If it is non-blocking, is the correct way to wait for the operation to complete to call cudaThreadSynchronize()?
Can cudaThreadSynchronize() be used to determine if a CUBLAS error has occurred as opposed to cublasGetError()?
Is cublasAlloc() really just a wrapper for cudaMalloc()? That is, if I do a matrix-matrix multiplication, can I expect the the result to be laid out sequentially in memory in major column format? i.e. each column spaced out by ldc elements?
I know these questions are trivial and that the answers can be pieced together from the documentation, but I have been working for several months now to create a library consisting of CUBLAS commands with simple kernels of my own and I find an unacceptable number of “unknown” and “launch” errors which I can’t correct.
And this may be an a-hole question, but does anyone use CUBLAS? It seems like there is a significant amount of other matrix-matrix multiplications out there for CUDA? Is CUBLAS a lemon I should be avoiding?
As best as I can tell, the header file says no such thing. Neither does the CUBLAS documentation. None of the core function return a status to the caller. They set an internal static status which indicates whether the last operation was successfully launched on the device, and that status can be accessed by calling cublasGetError after the BLAS function call. It doesn’t indicate whether the operation completed successfully.
You can do that, but you don’t have to. Copy operations will also wait until the kernel has finished executing.
cudaThreadSynchronize provides the status of the driver level operation. It cannot provide CUBLAS library level errors (like calling a BLAS function with incorrect arguments).
As far as I can tell (and I have not seen the CUBLAS source), it is, and you can use CUDA memory management functions interchangeably with CUBLAS ones in code that uses CUBLAS.
The library uses FORTRAN conventions (column major format with 1 based indexing). The first few pages of the first chapter of the CUBLAS documentation describe how to access this storage from C or C++.
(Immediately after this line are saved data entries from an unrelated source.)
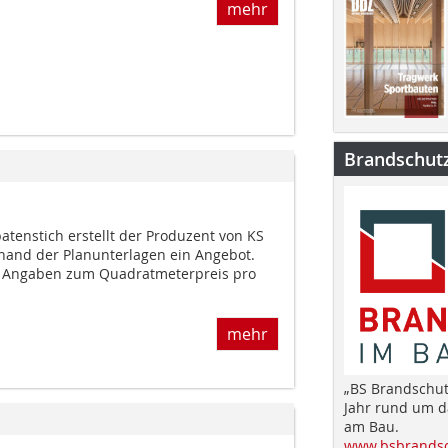
mehr
Brandschut
atenstich erstellt der Produzent von KS
and der Planunterlagen ein Angebot.
ie Angaben zum Quadratmeterpreis pro
mehr
„BS Brandschut
Jahr rund um 
am Bau.
www.bsbrandsc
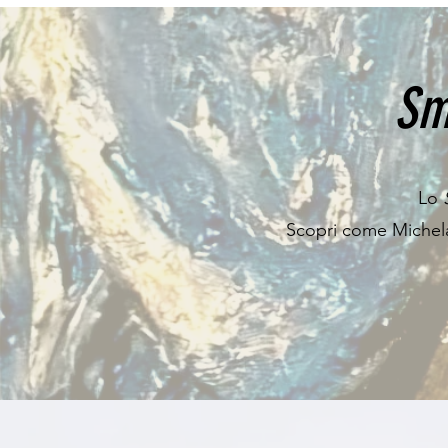
Sm
Lo
Scopri come Michela 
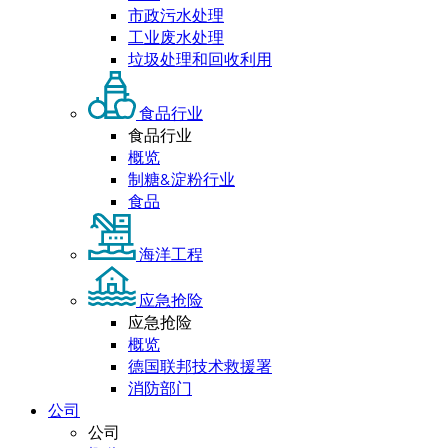
市政污水处理
工业废水处理
垃圾处理和回收利用
食品行业
食品行业
概览
制糖&淀粉行业
食品
海洋工程
应急抢险
应急抢险
概览
德国联邦技术救援署
消防部门
公司
公司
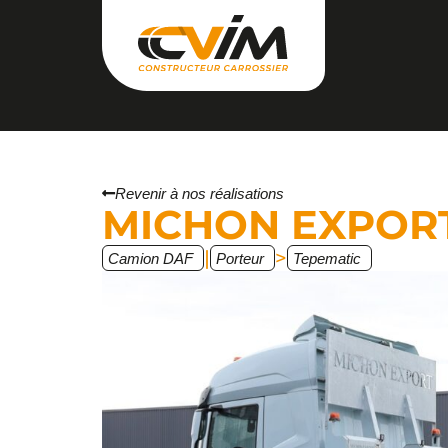
Revenir à nos réalisations
MICHON EXPOR
|
>
Camion DAF
Porteur
Tepematic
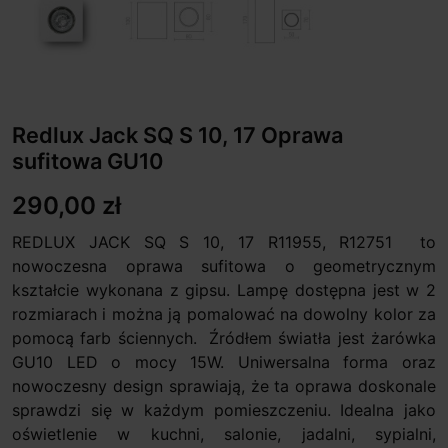
Redlux Jack SQ S 10, 17 Oprawa
sufitowa GU10
290,00 zł
REDLUX JACK SQ S 10, 17 R11955, R12751 to
nowoczesna oprawa sufitowa o geometrycznym
kształcie wykonana z gipsu. Lampę dostępna jest w 2
rozmiarach i można ją pomalować na dowolny kolor za
pomocą farb ściennych. Źródłem światła jest żarówka
GU10 LED o mocy 15W. Uniwersalna forma oraz
nowoczesny design sprawiają, że ta oprawa doskonale
sprawdzi się w każdym pomieszczeniu. Idealna jako
oświetlenie w kuchni, salonie, jadalni, sypialni,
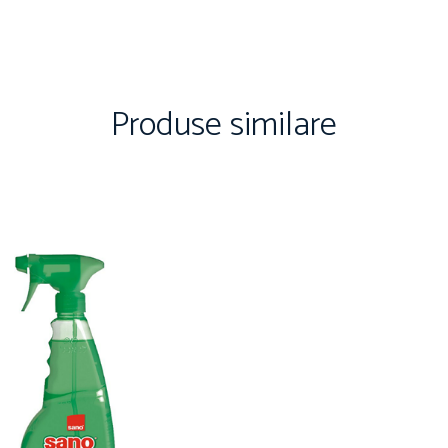
Produse similare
Post some examples. If you have found real bugs or problems I am sure NVIDIA would love to hear about them (and from what I understand, one of the NVIDIA people largely responsible for CUBLAS is a frequent poster in this forum).
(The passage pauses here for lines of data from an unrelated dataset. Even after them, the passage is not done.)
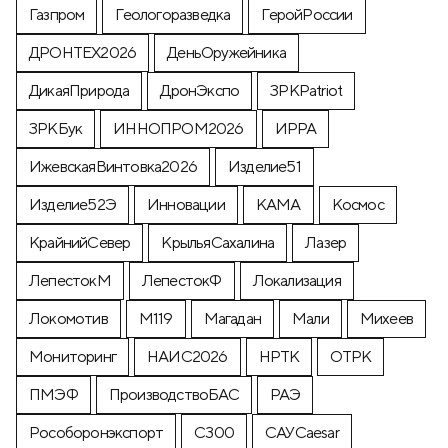
Газпром
Геологоразведка
ГеройРоссии
ДРОНТЕХ2026
ДеньОружейника
ДикаяПрирода
ДронЭкспо
ЗРКPatriot
ЗРКБук
ИННОПРОМ2026
ИРРА
ИжевскаяВинтовка2026
Изделие51
Изделие52Э
Инновации
КАМА
Космос
КрайнийСевер
КрыльяСахалина
Лазер
ЛепестокМ
ЛепестокФ
Локализация
Локомотив
М119
Магадан
Мали
Михеев
Мониторинг
НАИС2026
НРТК
ОТРК
ПМЭФ
ПроизводствоБАС
РАЭ
Рособоронэкспорт
С300
САУCaesar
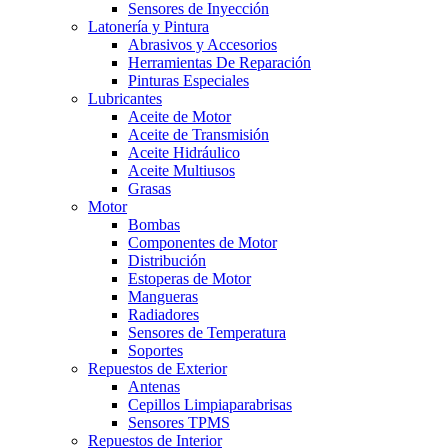
Sensores de Inyección
Latonería y Pintura
Abrasivos y Accesorios
Herramientas De Reparación
Pinturas Especiales
Lubricantes
Aceite de Motor
Aceite de Transmisión
Aceite Hidráulico
Aceite Multiusos
Grasas
Motor
Bombas
Componentes de Motor
Distribución
Estoperas de Motor
Mangueras
Radiadores
Sensores de Temperatura
Soportes
Repuestos de Exterior
Antenas
Cepillos Limpiaparabrisas
Sensores TPMS
Repuestos de Interior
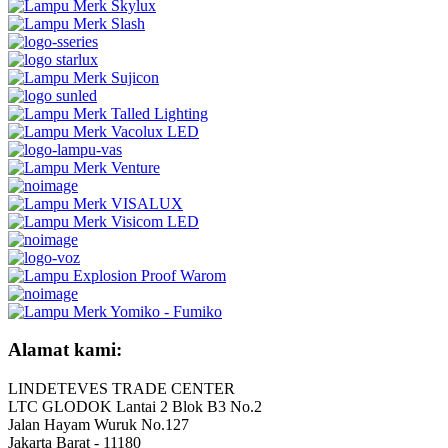
Alamat kami:
LINDETEVES TRADE CENTER
LTC GLODOK Lantai 2 Blok B3 No.2
Jalan Hayam Wuruk No.127
Jakarta Barat - 11180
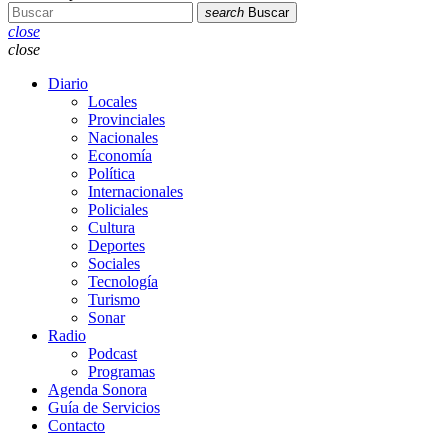
search
Buscar
close
close
Diario
Locales
Provinciales
Nacionales
Economía
Política
Internacionales
Policiales
Cultura
Deportes
Sociales
Tecnología
Turismo
Sonar
Radio
Podcast
Programas
Agenda Sonora
Guía de Servicios
Contacto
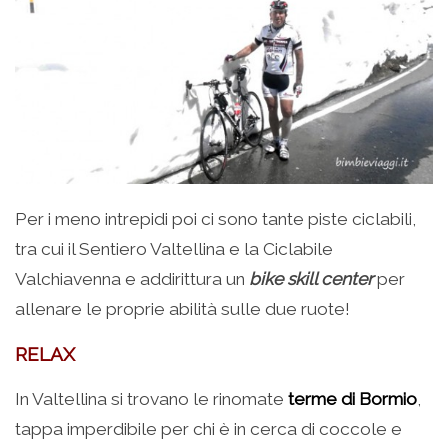
Per i meno intrepidi poi ci sono tante piste ciclabili,
tra cui il Sentiero Valtellina e la Ciclabile
Valchiavenna e addirittura un
bike skill center
per
allenare le proprie abilità sulle due ruote!
RELAX
In Valtellina si trovano le rinomate
terme di Bormio
,
tappa imperdibile per chi è in cerca di coccole e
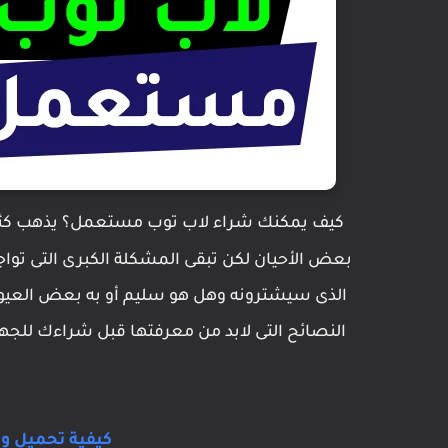
كيف يمكنك شراء لاب توب مستعمل؟
يذهب كث
بعض الأحيان لكن تبقى المشكلة الكبرى التى توا
الذى سيشترونه وهل هو سليم أو به بعض العي
النصائح التى لابد من معرفتها قبل شراءك للجهاز
كيفية تحميل وتث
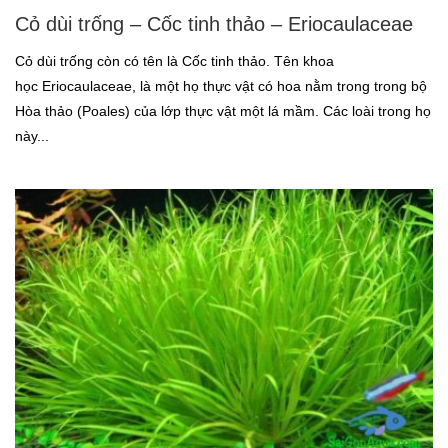
Cỏ dùi trống – Cốc tinh thảo – Eriocaulaceae
Cỏ dùi trống còn có tên là Cốc tinh thảo. Tên khoa
học Eriocaulaceae, là một họ thực vật có hoa nằm trong trong bộ
Hòa thảo (Poales) của lớp thực vật một lá mầm. Các loài trong họ
này...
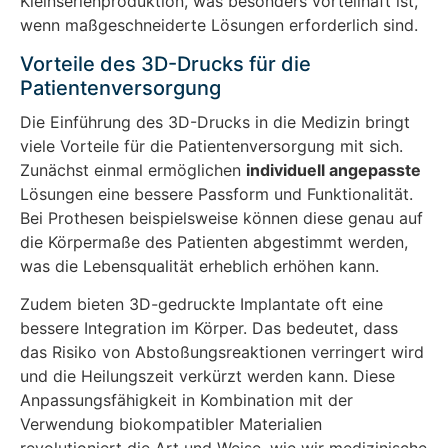
Kleinserienproduktion, was besonders vorteilhaft ist,
wenn maßgeschneiderte Lösungen erforderlich sind.
Vorteile des 3D-Drucks für die
Patientenversorgung
Die Einführung des 3D-Drucks in die Medizin bringt
viele Vorteile für die Patientenversorgung mit sich.
Zunächst einmal ermöglichen
individuell angepasste
Lösungen eine bessere Passform und Funktionalität.
Bei Prothesen beispielsweise können diese genau auf
die Körpermaße des Patienten abgestimmt werden,
was die Lebensqualität erheblich erhöhen kann.
Zudem bieten 3D-gedruckte Implantate oft eine
bessere Integration im Körper. Das bedeutet, dass
das Risiko von Abstoßungsreaktionen verringert wird
und die Heilungszeit verkürzt werden kann. Diese
Anpassungsfähigkeit in Kombination mit der
Verwendung biokompatibler Materialien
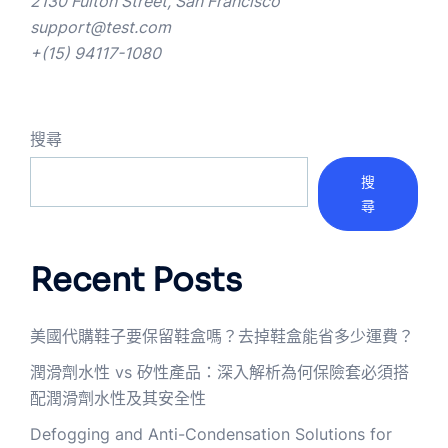
2130 Fulton Street, San Francisco
support@test.com
+(15) 94117-1080
搜尋
搜
尋
Recent Posts
美國代購鞋子要保留鞋盒嗎？去掉鞋盒能省多少運費？
潤滑劑水性 vs 矽性產品：深入解析為何保險套必須搭
配潤滑劑水性及其安全性
Defogging and Anti-Condensation Solutions for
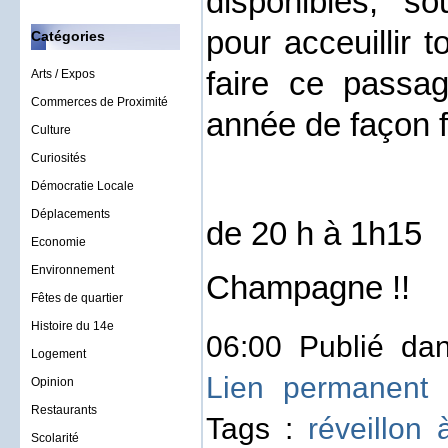
disponibles, so
pour acceuillir 
Catégories
faire ce passa
Arts / Expos
Commerces de Proximité
année de façon f
Culture
Curiosités
Démocratie Locale
Déplacements
de 20 h à 1h15
Economie
Environnement
Champagne !!
Fêtes de quartier
Histoire du 14e
06:00 Publié d
Logement
Lien permanent
Opinion
Restaurants
Tags :
réveillon 
Scolarité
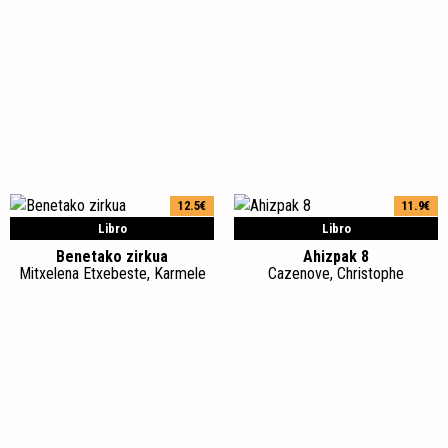
12.5€
11.9€
Libro
Libro
Benetako zirkua
Ahizpak 8
Mitxelena Etxebeste, Karmele
Cazenove, Christophe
I use it. It works for me as advertised. Other implementations of selected BLAS functions can be faster than CUBLAS (Vasily Volkov from U.C. Berkeley has written a couple of papers demonstrating this for SGEMM, for example). And there are aspects of working with CUBLAS which are a little empirical - mostly estimating how large a matrix you can allocate on a device before you run out of memory and (if it applies) keeping the solution times of individual calls under the watchdog timer limit. But it certainly works.